One small solace of Illinois’s recent voucher-like scheme, a taxpayer handout to private schools, was that those schools would at least have to meet state educational standards. With HB 5067, Illinois lawmakers are working to take that away as well, giving public school funds to private religious schools with no strings attached.
House Bill 5067 exempts private religious schools from all state “educational requirements, standards, [and] demands.” It applies to all private school that are “engaged exclusively in religious education.” This is more sweeping than it sounds, because “religious education” includes “secular subjects so long as the education incorporates significant religious or faith-based instruction and is part of a comprehensive education program to equip the student to integrate his or her religion or faith in his or her career or work.”
In other words, the bill goes beyond removing oversight of seminaries, yeshivas and other schools designed to train clergy. It also offers a total exemption to religious schools that currently offer secular subjects, so long as they inject some religion into those classes. So in addition to taking away guarantees that students training to be clergy will receive a decent secular education, HB 5067 actually encourages other religious schools to dilute their secular subjects with more religious education.

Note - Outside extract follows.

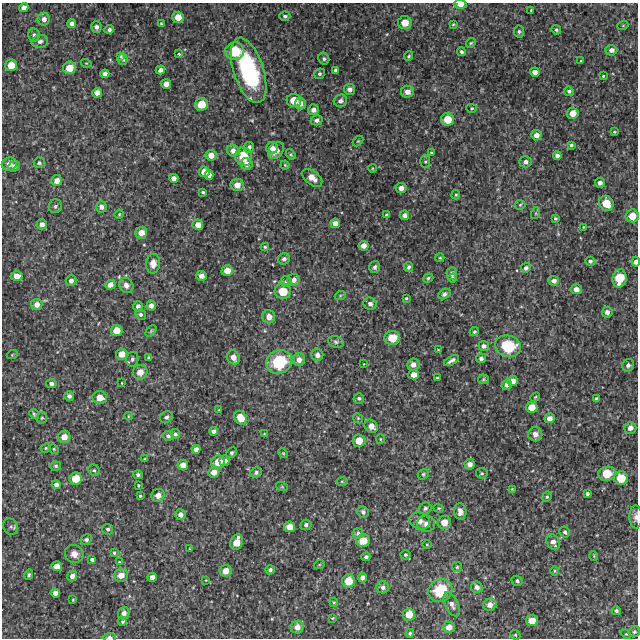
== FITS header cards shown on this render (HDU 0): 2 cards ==
NAXIS1  =                  636 /Length X axis
NAXIS2  =                  636 /Length Y axis

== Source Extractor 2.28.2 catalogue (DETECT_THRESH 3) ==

Elsewhere in the country, similar exemptions have led to students who did not realize until they graduated high school that their religious education failed to prepare them for the workforce. In New York, for instance, Orthodox Jewish communities send their children to yeshivas that “provide robust instruction in Talmudic discourse and Jewish religious law, but not a word about history, geography, science, literature, art or most other subjects required by New York State law,” according to Shulem Deen, a graduate of one such school who recently wrote an op-ed for the New York Times describing how difficult it was for him to function in the world after his school gave him no marketable skills.